EXERCISE DESCRIPTION >> Repeat the entire listing exactly as written.
-------------------------
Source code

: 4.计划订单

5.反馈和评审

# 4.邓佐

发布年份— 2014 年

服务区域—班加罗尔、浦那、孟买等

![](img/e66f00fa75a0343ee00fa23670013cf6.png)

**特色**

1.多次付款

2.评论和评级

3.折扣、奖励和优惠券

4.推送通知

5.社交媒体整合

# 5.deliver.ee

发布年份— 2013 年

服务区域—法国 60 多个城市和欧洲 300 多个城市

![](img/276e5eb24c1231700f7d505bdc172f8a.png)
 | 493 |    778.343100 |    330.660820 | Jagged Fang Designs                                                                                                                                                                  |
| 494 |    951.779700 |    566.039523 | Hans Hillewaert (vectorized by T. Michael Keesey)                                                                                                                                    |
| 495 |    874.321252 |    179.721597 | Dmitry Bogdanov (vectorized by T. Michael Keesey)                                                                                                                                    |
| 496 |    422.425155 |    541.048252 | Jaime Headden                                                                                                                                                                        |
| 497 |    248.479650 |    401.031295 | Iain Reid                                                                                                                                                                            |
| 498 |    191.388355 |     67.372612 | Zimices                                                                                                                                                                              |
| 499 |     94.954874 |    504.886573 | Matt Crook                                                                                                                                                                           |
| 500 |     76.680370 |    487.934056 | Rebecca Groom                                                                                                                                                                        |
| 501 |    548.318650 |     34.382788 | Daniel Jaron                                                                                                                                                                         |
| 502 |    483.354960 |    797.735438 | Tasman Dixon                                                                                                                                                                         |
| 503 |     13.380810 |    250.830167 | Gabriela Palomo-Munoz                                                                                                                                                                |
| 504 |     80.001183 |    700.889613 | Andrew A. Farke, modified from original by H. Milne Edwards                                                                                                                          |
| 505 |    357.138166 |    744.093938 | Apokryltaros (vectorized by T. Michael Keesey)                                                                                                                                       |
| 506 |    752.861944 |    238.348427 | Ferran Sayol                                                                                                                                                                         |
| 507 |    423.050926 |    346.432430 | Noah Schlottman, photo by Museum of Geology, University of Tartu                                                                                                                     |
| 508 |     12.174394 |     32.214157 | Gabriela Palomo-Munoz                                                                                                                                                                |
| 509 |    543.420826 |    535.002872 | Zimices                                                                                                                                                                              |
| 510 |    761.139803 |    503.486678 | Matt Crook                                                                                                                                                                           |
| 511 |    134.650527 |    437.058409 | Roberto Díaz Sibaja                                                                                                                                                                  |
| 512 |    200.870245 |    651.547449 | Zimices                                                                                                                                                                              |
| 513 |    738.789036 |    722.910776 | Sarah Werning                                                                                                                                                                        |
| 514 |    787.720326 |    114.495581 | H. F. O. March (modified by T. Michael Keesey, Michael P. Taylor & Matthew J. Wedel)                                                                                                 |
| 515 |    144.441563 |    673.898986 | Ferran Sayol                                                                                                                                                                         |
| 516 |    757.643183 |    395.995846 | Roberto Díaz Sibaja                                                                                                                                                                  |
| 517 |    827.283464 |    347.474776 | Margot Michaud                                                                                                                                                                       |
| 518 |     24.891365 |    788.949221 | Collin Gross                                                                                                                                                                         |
-------------------------
RESPONSE TO THIS TASK >>
Source code

: 4.计划订单

5.反馈和评审

# 4.邓佐

发布年份— 2014 年

服务区域—班加罗尔、浦那、孟买等

![](img/e66f00fa75a0343ee00fa23670013cf6.png)

**特色**

1.多次付款

2.评论和评级

3.折扣、奖励和优惠券

4.推送通知

5.社交媒体整合

# 5.deliver.ee

发布年份— 2013 年

服务区域—法国 60 多个城市和欧洲 300 多个城市

![](img/276e5eb24c1231700f7d505bdc172f8a.png)
 | 493 |    778.343100 |    330.660820 | Jagged Fang Designs                                                                                                                                                                  |
| 494 |    951.779700 |    566.039523 | Hans Hillewaert (vectorized by T. Michael Keesey)                                                                                                                                    |
| 495 |    874.321252 |    179.721597 | Dmitry Bogdanov (vectorized by T. Michael Keesey)                                                                                                                                    |
| 496 |    422.425155 |    541.048252 | Jaime Headden                                                                                                                                                                        |
| 497 |    248.479650 |    401.031295 | Iain Reid                                                                                                                                                                            |
| 498 |    191.388355 |     67.372612 | Zimices                                                                                                                                                                              |
| 499 |     94.954874 |    504.886573 | Matt Crook                                                                                                                                                                           |
| 500 |     76.680370 |    487.934056 | Rebecca Groom                                                                                                                                                                        |
| 501 |    548.318650 |     34.382788 | Daniel Jaron                                                                                                                                                                         |
| 502 |    483.354960 |    797.735438 | Tasman Dixon                                                                                                                                                                         |
| 503 |     13.380810 |    250.830167 | Gabriela Palomo-Munoz                                                                                                                                                                |
| 504 |     80.001183 |    700.889613 | Andrew A. Farke, modified from original by H. Milne Edwards                                                                                                                          |
| 505 |    357.138166 |    744.093938 | Apokryltaros (vectorized by T. Michael Keesey)                                                                                                                                       |
| 506 |    752.861944 |    238.348427 | Ferran Sayol                                                                                                                                                                         |
| 507 |    423.050926 |    346.432430 | Noah Schlottman, photo by Museum of Geology, University of Tartu                                                                                                                     |
| 508 |     12.174394 |     32.214157 | Gabriela Palomo-Munoz                                                                                                                                                                |
| 509 |    543.420826 |    535.002872 | Zimices                                                                                                                                                                              |
| 510 |    761.139803 |    503.486678 | Matt Crook                                                                                                                                                                           |
| 511 |    134.650527 |    437.058409 | Roberto Díaz Sibaja                                                                                                                                                                  |
| 512 |    200.870245 |    651.547449 | Zimices                                                                                                                                                                              |
| 513 |    738.789036 |    722.910776 | Sarah Werning                                                                                                                                                                        |
| 514 |    787.720326 |    114.495581 | H. F. O. March (modified by T. Michael Keesey, Michael P. Taylor & Matthew J. Wedel)                                                                                                 |
| 515 |    144.441563 |    673.898986 | Ferran Sayol                                                                                                                                                                         |
| 516 |    757.643183 |    395.995846 | Roberto Díaz Sibaja                                                                                                                                                                  |
| 517 |    827.283464 |    347.474776 | Margot Michaud                                                                                                                                                                       |
| 518 |     24.891365 |    788.949221 | Collin Gross                                                                                                                                                                         |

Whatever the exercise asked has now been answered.